— Нет, — сказал он, — я не согласен с тобой. Ледфорд. Ты не понимаешь, что такое наука.
Парлод очень редко высказывался в наших спорах так категорически. Я привык быть первой скрипкой во всех наших разговорах, и его возражение подействовало на меня, как удар.
— Не согласен со мной! — повторил я.
— Не согласен.
— Но почему?
— Я считаю, что наука важней социализма, — сказал он. — Социализм — теория. А наука… наука — нечто большее.
Это было все, что он мог сказать.
Мы начали горячо и путано спорить, как это с увлечением делает обычно невежественная молодежь. Социализм или наука? Разумеется, это противопоставление совершенно невозможное, все равно, что спорить о том, что лучше: быть левшой или любить лук. У меня хватило, однако, красноречия на то, чтобы рассердить Парлода, а меня разозлило его несогласие с моими выводами, и спор наш окончился настоящей ссорой.
— Отлично! — воскликнул я. — Теперь по крайней мере все ясно!
Я хлопнул дверью, точно взрывая дом, и в бешенстве зашагал по улице, зная, что, прежде чем я дойду до угла, Парлод уже будет стоять у окна и благоговейно любоваться своей дурацкой зеленой линией.
Мне пришлось по крайней мере с час ходить по улицам, прежде чем я смог успокоиться и вернуться домой.
И этот самый Парлод впервые открыл мне социализм!
Предатель!
Самые нелепые мысли приходили мне в голову в те дикие дни. Должен сознаться, что в этот вечер в моем воображении рисовались одни только революции по лучшим французским образцам: я заседал в Комитете общественной безопасности и судил отступников. Отступник из отступников, Парлод тоже был в их числе; он слишком поздно понял свою роковую ошибку. Его руки были связаны за спиной, еще минута — и его поведут на казнь; в открытую дверь слышен был голос правосудия — сурового правосудия народа. Я был огорчен, но готов выполнить свой долг.
«Если мы наказываем тех, кто предает нас королям, — говорил я грустно, но решительно, — то тем более должны наказывать тех, кто приносит государство в жертву бесполезной науке». И с чувством мрачного удовлетворения я послал его на гильотину.
«Ах, Парлод, Парлод! Если бы ты послушался меня раньше, Парлод!»
Однако из-за этой ссоры я чувствовал себя глубоко несчастным. Парлод был моим единственным собеседником, и мне очень тяжело было проводить вечера вдали от него, думать о нем дурно и не иметь никого, с кем бы я мог поговорить.
Тяжелое это было для меня время, даже до моего последнего визита в Чексхилл. Меня томила праздность. Я проводил вне дома весь день, отчасти чтобы показать, что я усердно ищу работу, и отчасти чтобы избежать безмолвного упрека в глазах матери. «Зачем ты поссорился с Роудоном? Зачем ты это сделал?

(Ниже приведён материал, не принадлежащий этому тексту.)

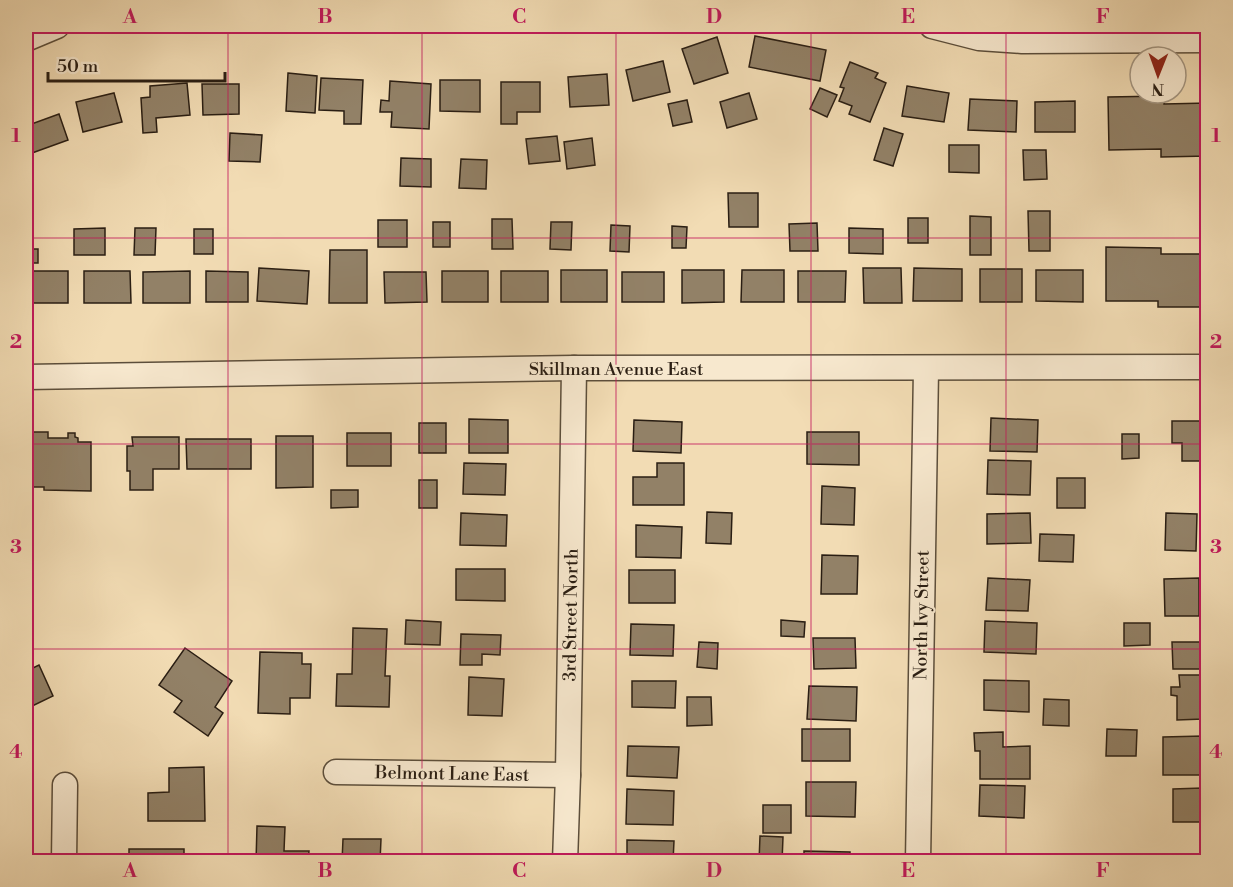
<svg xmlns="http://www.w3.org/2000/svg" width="1233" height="887" font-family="'Libre Bodoni',serif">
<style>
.building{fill:#928167;stroke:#2a1e13;stroke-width:1.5}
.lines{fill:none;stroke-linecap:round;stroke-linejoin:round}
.minor-casing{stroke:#5c4e3b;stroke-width:27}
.minor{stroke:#f7e8ce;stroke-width:24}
.grid{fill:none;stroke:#c2185b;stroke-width:1.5;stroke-opacity:0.55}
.labels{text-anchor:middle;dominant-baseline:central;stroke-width:4.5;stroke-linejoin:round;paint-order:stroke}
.street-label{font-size:18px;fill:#2a1e13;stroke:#f7e8ce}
.neatline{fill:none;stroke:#c2185b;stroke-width:2}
.grid-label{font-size:20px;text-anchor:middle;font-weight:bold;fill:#c2185b}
</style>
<rect width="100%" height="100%" fill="#f2dcb4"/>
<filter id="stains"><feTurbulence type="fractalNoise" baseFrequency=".00333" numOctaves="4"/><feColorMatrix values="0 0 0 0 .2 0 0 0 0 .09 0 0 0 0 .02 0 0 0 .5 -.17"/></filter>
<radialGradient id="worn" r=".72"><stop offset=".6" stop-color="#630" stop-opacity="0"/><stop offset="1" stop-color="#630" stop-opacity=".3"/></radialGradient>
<g class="building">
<polygon points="755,36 826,50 820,81 749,67"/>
<polygon points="717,37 728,73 694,84 682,49"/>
<polygon points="663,61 670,92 633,101 626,70"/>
<polygon points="850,62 878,73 875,78 886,83 870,122 849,114 852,106 839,101 844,88 840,87"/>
<polygon points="288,73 317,76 315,113 286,111"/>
<polygon points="607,74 609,105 570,107 568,77"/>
<polygon points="321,78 363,80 361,124 344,124 344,111 319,110"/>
<polygon points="440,80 480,80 480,112 440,111"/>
<polygon points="390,81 431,84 429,129 391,127 392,112 380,112 381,100 389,101"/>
<polygon points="501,82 540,82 540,112 517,112 517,124 501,124"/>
<polygon points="187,83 190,115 156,118 157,132 143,133 141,98 150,97 150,86"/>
<polygon points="202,84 239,84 239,114 203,115"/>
<polygon points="907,86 949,93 944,122 902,116"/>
<polygon points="820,88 837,95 827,117 810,109"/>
<polygon points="114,93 122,122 83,132 76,102"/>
<polygon points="749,93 757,119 727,128 720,102"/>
<polygon points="1164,96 1164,104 1208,103 1208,156 1161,157 1161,149 1109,150 1108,97"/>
<polygon points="970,99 1017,101 1016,132 968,130"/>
<polygon points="687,100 692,122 673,126 668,104"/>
<polygon points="1075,101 1075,132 1035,132 1035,102"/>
<polygon points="59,114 68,140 32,153 26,136 26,126"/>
<polygon points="884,128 903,134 893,166 874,160"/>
<polygon points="230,133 262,135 260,162 229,161"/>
<polygon points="557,136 560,161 529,164 526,139"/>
<polygon points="592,138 595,165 567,169 564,142"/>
<polygon points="949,145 979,145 979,173 949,172"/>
<polygon points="1023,150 1046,150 1047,179 1024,180"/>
<polygon points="401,158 431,159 431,187 400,186"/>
<polygon points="461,159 487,160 486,189 459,188"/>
<polygon points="728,193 758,193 758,227 729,227"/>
<polygon points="1028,211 1050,211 1050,251 1029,251"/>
<polygon points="970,216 991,217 991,255 970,255"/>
<rect x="908" y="218" width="20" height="25"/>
<polygon points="492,219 512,219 513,249 492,249"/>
<rect x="378" y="220" width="29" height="27"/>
<rect x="433" y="222" width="17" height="25"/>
<polygon points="551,222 572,222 571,250 550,249"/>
<polygon points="817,223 818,251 790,251 789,224"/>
<polygon points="611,225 630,226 629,252 610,251"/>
<polygon points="672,226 687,227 686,248 672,248"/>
<polygon points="105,228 105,255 74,255 74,229"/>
<polygon points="135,228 156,228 155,255 134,255"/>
<polygon points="849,228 883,229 883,254 849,253"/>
<rect x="194" y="229" width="19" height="25"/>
<polygon points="26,239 28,239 27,249 38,249 38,263 26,263"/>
<polygon points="1106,247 1161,248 1161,254 1208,254 1208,307 1158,307 1158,301 1106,301"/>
<polygon points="330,250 367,250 367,303 329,303"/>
<polygon points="259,268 309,271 307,304 257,301"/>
<polygon points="863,268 901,268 902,303 864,303"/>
<polygon points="914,268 962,269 962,301 913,301"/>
<rect x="980" y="269" width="42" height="33"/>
<rect x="561" y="270" width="46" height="32"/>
<polygon points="682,270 724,270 724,302 682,303"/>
<polygon points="742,270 784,270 784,302 741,302"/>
<polygon points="1036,270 1083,270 1083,302 1036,301"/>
<rect x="26" y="271" width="42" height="32"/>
<polygon points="84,271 130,271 131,303 84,303"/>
<polygon points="190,271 190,303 143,303 143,272"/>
<polygon points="206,271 248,272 248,302 206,302"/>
<rect x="442" y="271" width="46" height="31"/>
<rect x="501" y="271" width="47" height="31"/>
<polygon points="798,271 846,271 845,302 798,302"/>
<polygon points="384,272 426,272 427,302 385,303"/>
<rect x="622" y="272" width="42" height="30"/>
<polygon points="991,418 1038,420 1037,452 990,451"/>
<polygon points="469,419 508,420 508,453 469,453"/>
<polygon points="634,420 682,422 681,453 633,451"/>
<polygon points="1172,421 1205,421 1206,461 1182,461 1182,443 1172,443"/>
<rect x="419" y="423" width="27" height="30"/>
<polygon points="26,426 27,432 48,432 48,438 68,438 68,433 75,433 75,437 78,438 78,442 91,442 91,491 44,490 44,487 26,487"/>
<polygon points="807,432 859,432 859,465 807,464"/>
<rect x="347" y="433" width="44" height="33"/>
<polygon points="1122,434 1139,434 1139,458 1122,459"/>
<polygon points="276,436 313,436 313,487 276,488"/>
<polygon points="132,437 179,437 179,469 153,469 153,490 130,490 130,471 127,471 127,446 133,446"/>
<polygon points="186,439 251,439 251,469 187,469"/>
<polygon points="988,460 1031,461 1030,495 987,494"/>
<polygon points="464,463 506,464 505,495 463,494"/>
<polygon points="657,463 684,463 684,505 633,505 633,477 657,477"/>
<rect x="1057" y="478" width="28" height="30"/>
<rect x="419" y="480" width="18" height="28"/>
<polygon points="822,486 855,488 854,525 821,524"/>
<polygon points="331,490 358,490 358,507 331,508"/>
<polygon points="707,512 732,513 731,544 706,543"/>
<polygon points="461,513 507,515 506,546 460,545"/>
<polygon points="1030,513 1031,543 987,544 987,514"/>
<polygon points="1166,513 1197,514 1196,551 1165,550"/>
<polygon points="636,525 682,527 681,558 636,557"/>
<polygon points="1040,534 1074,535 1073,562 1039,561"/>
<polygon points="822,555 858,556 857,594 821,594"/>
<polygon points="456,569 505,569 505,601 456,600"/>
<rect x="629" y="570" width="46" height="33"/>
<polygon points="988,578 1030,580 1028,611 986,610"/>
<polygon points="1199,578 1199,616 1165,616 1164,579"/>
<polygon points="406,620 441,622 440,645 405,644"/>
<polygon points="781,620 805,622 804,637 781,636"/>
<polygon points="985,621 1037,623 1036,654 984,652"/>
<polygon points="1124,623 1150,623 1150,645 1124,646"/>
<polygon points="631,624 674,625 673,656 630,655"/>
<polygon points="353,628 387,629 385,676 390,676 389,707 336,706 337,674 352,674"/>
<polygon points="461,634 501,635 500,655 482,654 482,665 460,665"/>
<polygon points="813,638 855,638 856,668 814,669"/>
<polygon points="699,642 718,643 717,669 697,667"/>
<polygon points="1172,642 1200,642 1200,669 1173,669"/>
<polygon points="185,648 232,681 215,707 223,713 208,736 174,712 182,701 159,685"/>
<polygon points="260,652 302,653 302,664 311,664 310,698 290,698 290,714 258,713"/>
<polygon points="26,656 31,669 39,665 53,696 26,709"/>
<polygon points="1179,675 1202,675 1203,719 1177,720 1177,696 1171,695 1171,687 1180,687"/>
<polygon points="469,677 504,679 502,716 468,715"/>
<polygon points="984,680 1029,681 1029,712 984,710"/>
<polygon points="632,681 676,681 675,708 632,707"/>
<polygon points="809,686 857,687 856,721 807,719"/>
<polygon points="687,697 711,697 712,725 687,726"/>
<polygon points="1044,699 1069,700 1069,726 1043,725"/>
<rect x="802" y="729" width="48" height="32"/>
<polygon points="1107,729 1137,730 1136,756 1106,756"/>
<polygon points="1003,732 1003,747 1030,746 1030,779 980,779 980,751 975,751 974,733"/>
<polygon points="1203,736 1203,775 1163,775 1163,737"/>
<polygon points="628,746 679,747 677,778 627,776"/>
<polygon points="204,767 205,821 148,821 148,793 169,792 169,768"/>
<polygon points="806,782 856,782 855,817 806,816"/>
<polygon points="980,785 1025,786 1024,818 979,816"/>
<polygon points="1202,788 1202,822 1173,822 1173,789"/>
<polygon points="627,789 674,791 673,825 626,824"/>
<rect x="763" y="805" width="28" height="28"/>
<polygon points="257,826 285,827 284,851 309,851 308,862 256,862"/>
<polygon points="760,836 783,837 782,862 759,862"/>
<polygon points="343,839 381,839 380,862 342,862"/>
<polygon points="627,840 674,841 673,862 627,862"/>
<rect x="129" y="849" width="55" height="13"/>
<polygon points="804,851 850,852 850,862 804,862"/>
<polygon points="501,854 501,862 452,862 452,855"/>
<polygon points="978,855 1028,856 1027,862 978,862"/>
</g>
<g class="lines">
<g class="minor-casing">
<g id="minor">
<polyline points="932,26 979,38 1022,41 1208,40"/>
<polyline points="26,39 57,26"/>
<polyline points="26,377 574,368 1208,367"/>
<polyline points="336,772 568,775"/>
<polyline points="64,862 65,785"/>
<polyline points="565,862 568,775 574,368"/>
<polyline points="918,862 926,369"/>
</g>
</g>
<use href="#minor" class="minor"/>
</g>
<path class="grid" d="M228,26V862M422,26V862M616,26V862M811,26V862M1006,26V862M26,238H1208M26,444H1208M26,649H1208"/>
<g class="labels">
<g class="street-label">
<text x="616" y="369">Skillman Avenue East</text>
<text transform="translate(571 615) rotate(-89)">3rd Street North</text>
<text transform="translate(922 615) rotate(-89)">North Ivy Street</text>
<text transform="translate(452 774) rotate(1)">Belmont Lane East</text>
</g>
</g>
<rect width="1233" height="887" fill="none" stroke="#f2dcb4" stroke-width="66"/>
<g transform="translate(1158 75) rotate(181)"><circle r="28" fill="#f7e8ce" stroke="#a59783" stroke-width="1.5"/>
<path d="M0-4.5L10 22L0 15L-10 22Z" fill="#8f2418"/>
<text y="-9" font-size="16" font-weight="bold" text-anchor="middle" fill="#2a1e13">N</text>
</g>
<path d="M48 72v9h177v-9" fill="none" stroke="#2a1e13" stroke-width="3"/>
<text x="57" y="72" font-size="18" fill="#2a1e13" stroke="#f7e8ce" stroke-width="4.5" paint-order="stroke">50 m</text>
<rect x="33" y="33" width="1167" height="821" class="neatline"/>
<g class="grid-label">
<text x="130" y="23">A</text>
<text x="325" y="23">B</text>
<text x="519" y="23">C</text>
<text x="714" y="23">D</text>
<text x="908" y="23">E</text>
<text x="1103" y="23">F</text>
<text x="16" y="142">1</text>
<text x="1216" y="142">1</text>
<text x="16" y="348">2</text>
<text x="1216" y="348">2</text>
<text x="16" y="553">3</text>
<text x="1216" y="553">3</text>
<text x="16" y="758">4</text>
<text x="1216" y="758">4</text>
<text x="130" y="877">A</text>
<text x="325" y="877">B</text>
<text x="519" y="877">C</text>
<text x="714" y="877">D</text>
<text x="908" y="877">E</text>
<text x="1103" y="877">F</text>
</g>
<rect width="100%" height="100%" filter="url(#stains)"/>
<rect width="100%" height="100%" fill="url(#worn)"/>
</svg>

Зачем ты ходишь с мрачным лицом и гневишь бога?» Утро я проводил в газетном зале публичной библиотеки, где писал невероятные просьбы о невероятных должностях: например, я предложил свои услуги конторе частных сыщиков — мрачная профессия, основанная на низменной ревности, теперь, к счастью, исчезнувшая с лица земли. В другой раз, прочитав в объявлениях, что требуются стивидоры[18], я написал, что хоть я и не знаю, в чем заключаются обязанности стивидора, но надеюсь, что смогу этому научиться. Днем и вечером я бродил среди призрачных огней и теней родной долины и ненавидел весь мир. Наконец моим странствиям был положен предел сделанным мною открытием: мои ботинки износились.
О затяжная, мучительная горячка этих дней!
Я вижу теперь, что у меня был дурной характер, дурные наклонности и душу мою переполняла ненависть, но…
Для этой ненависти было оправдание.
Я был неправ, ненавидя отдельные личности, был неправ в своей грубости и мстительности по отношению к тому или другому лицу, но я был бы еще более неправ, если бы безропотно принял условия, предложенные мне жизнью. Теперь я вижу ясно и спокойно то, что тогда только смутно, хоть и остро чувствовал, вижу, что мои жизненные условия были невыносимы. Моя работа была скучна, трудна и отнимала у меня несообразно громадную часть моего времени; я был плохо одет, плохо питался, жил в плохом жилище, был дурно обучен и воспитан, моя воля была подавлена и мучительно унижена, я потерял уважение к себе и всякую надежду на лучшее будущее. Словом, это была жизнь, не имевшая никакой ценности. Окружавшие меня люди жили не лучше, многие даже хуже, но это было плохое утешение; было бы постыдно довольствоваться такой жизнью. Если некоторые покорялись и смирялись, то тем хуже для всех остальных.